IMO, within the next 10-20 years, the creation and selling of software won't be worth the time and trouble of coming up with "newer and better" anti-piracy technologies. Creating the software will cost a tenth of implementing any anti-piracy technology. Even now, my personal belief is that (even if your software isn't open source, but freeware), you will make just as much money from contracts and support (through companies and home alike). It may require a pretty hefty EULA (I don't speak legalese, so I am not sure what kind of things you would include in something like that compared to current EULA's), but many anti-malware companies such as Lavasoft, Grisoft, and Avira are already seeing this as a very marketable stance on software, giving away free personal licenses for their software, but charging for support.

I think watching the software industry for the next decade will be very interesting, to see the new ways they face piracy, whether it is crippling their software even more, or freeing it up (it isn't stealing if it is free!).

Any thoughts on this? Is there something I am missing or I should look at more closely? I am more than open to ideas and thoughts on this.


  1. My thoughts have gone exactly in a different direction than yours. I figured that anti-piracy measures would come to sort of the same place that internet encryption has come. The encryption is very easy to implement and is for all practical purposes, bullet-proof. least according to my best knowledge. Someone correct me if I'm wrong.

  2. The comparison to internet encryption misses the mark.

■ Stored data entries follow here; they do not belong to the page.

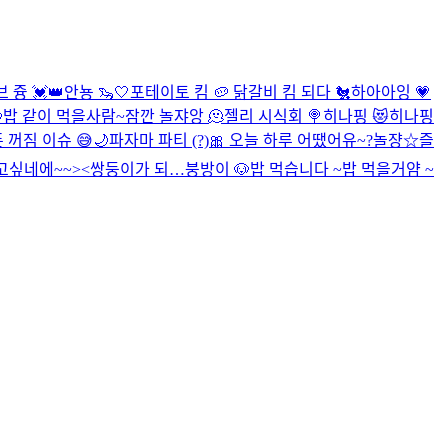
 즁 💓👑
안뇽 🦦🤍
포테이토 킴 🥔 닭갈비 킴 되다 🐔
하아아잉 💗

밥 같이 먹을사람~
잠깐 놀쟈앙 🫠
젤리 시식회 🍭
히나핑 😻
히나핑
 꺼짐 이슈 😅
🌙
파자마 파티 (?)
🎀
오늘 하루 어땠어유~?
놀쟝☆
즐
고싶네에~~><
쌍둥이가 되…
붕방이 🐶
밥 먹습니다 ~
밥 먹을거얌 ~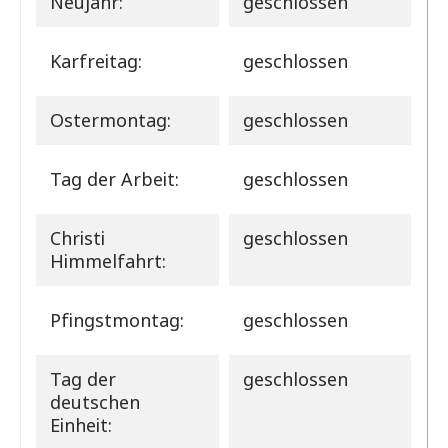
Neujahr:
geschlossen
Karfreitag:
geschlossen
Ostermontag:
geschlossen
Tag der Arbeit:
geschlossen
Christi
geschlossen
Himmelfahrt:
Pfingstmontag:
geschlossen
Tag der
geschlossen
deutschen
Einheit: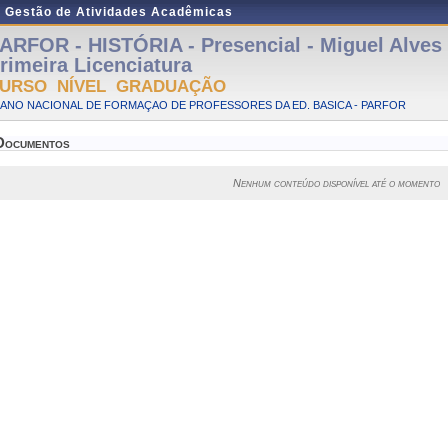
e Gestão de Atividades Acadêmicas
ARFOR - HISTÓRIA - Presencial - Miguel Alves
rimeira Licenciatura
URSO NÍVEL GRADUAÇÃO
LANO NACIONAL DE FORMAÇAO DE PROFESSORES DA ED. BASICA - PARFOR
Documentos
Nenhum conteúdo disponível até o momento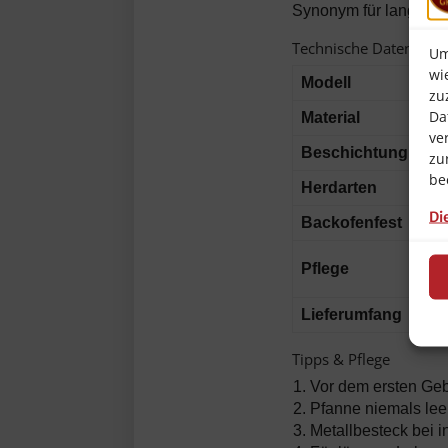
Synonym für langlebig
Technische Daten & L
Um
wi
Modell
zu
Da
Material
ve
Beschichtung
zu
be
Herdarten
Di
Backofenfest
Pflege
Lieferumfang
Tipps & Pflege
Vor dem ersten Ge
Pfanne niemals leer
Metallbesteck bei 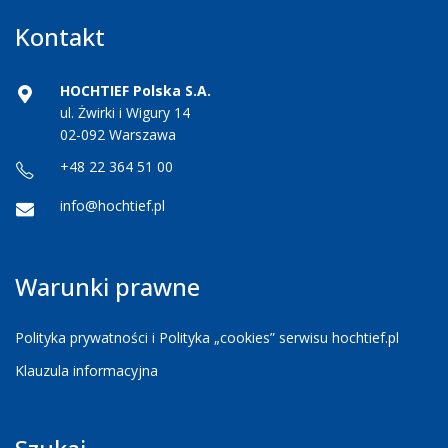
Kontakt
HOCHTIEF Polska S.A.
ul. Żwirki i Wigury 14
02-092 Warszawa
+48 22 364 51 00
info@hochtief.pl
Warunki prawne
Polityka prywatności i Polityka „cookies” serwisu hochtief.pl
Klauzula informacyjna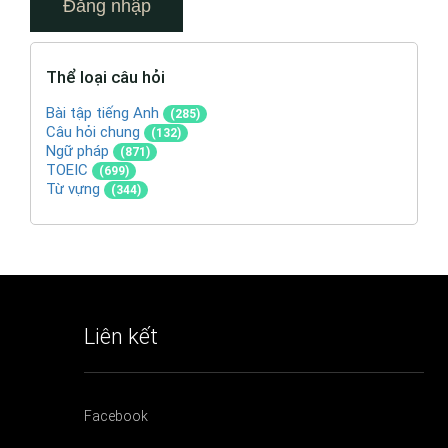
Thể loại câu hỏi
Bài tập tiếng Anh
(285)
Câu hỏi chung
(132)
Ngữ pháp
(871)
TOEIC
(699)
Từ vựng
(344)
Liên kết
Facebook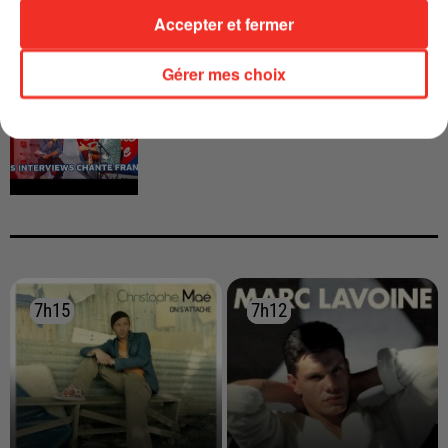
Accepter et fermer
Gérer mes choix
INTERVIEW CHANTE FRANCE AVEC
VIANNEY
7h15
7h15
7h12
7h12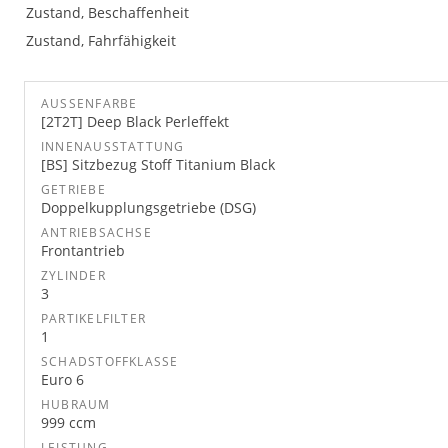
Zustand, Beschaffenheit
Zustand, Fahrfähigkeit
AUSSENFARBE
[2T2T] Deep Black Perleffekt
INNENAUSSTATTUNG
[BS] Sitzbezug Stoff Titanium Black
GETRIEBE
Doppelkupplungsgetriebe (DSG)
ANTRIEBSACHSE
Frontantrieb
ZYLINDER
3
PARTIKELFILTER
1
SCHADSTOFFKLASSE
Euro 6
HUBRAUM
999 ccm
LEISTUNG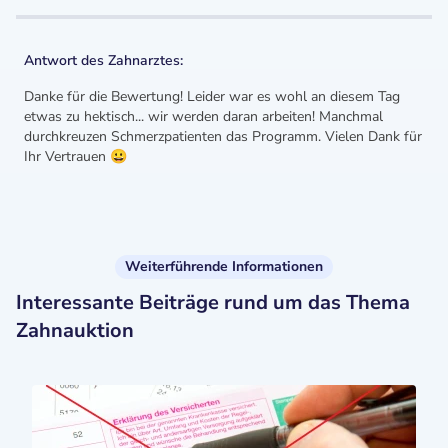
Antwort des Zahnarztes:
Danke für die Bewertung! Leider war es wohl an diesem Tag
etwas zu hektisch... wir werden daran arbeiten! Manchmal
durchkreuzen Schmerzpatienten das Programm. Vielen Dank für
Ihr Vertrauen 😀
Weiterführende Informationen
Interessante Beiträge rund um das Thema
Zahnauktion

The difference here is that SSL (my interpretation of "internet encryption") protects data in transit from being intercepted by a third party. That does not apply here because the user is not a third party but the second party, one of the endpoints in the transmission. Before DRM-protected content can be used (played, executed, whatever), it must be decrypted. You can't give the user encrypted content without somehow also providing the key to decrypt it. This is the fundamental, fatal weakness of DRM.

  3. Aren't the anti-piracy modules developed and sold by specialized companies these days? Thus implementing the (useless, pain-in-the-butt, paying-customer-annoying) copy protection shouldn't eat much resources from developing the actual products.
    Anyway, I'd love to see the day publishers quit worrying about these things. Too bad piracy is really hurting areas where oss can't really compete, (graphics heavy, story-driven) games for example.

  4. I am currently in China where IP (intellectual propery) virtually does not exist and where software is considered a free (as in free beer) product. It's almost impossible in China to make money with software at all. The software industry is totally crippled and dominated by a few outsourcing companies, and web services like online gaming, qq, sina and baidu. I am still trying to find out what this means for local the sofware industry as a whole. I just posted a few thoughts here.

  5. As more and more of the world gets permanently online, with high speed connections that are constantly on, I think the future of the fight against software piracy is in software that "phones home" (to check a license key, or some such). Sure, there's ways to crack/bypass that, but it's very effective at keeping honest people honest, you will never be able to prevent the determinedly dishonest from being dishonest, and it's very easy to implement. In fact, it's what many MMORPGs already use (they don't care if you copy the software, what you pay for is the account).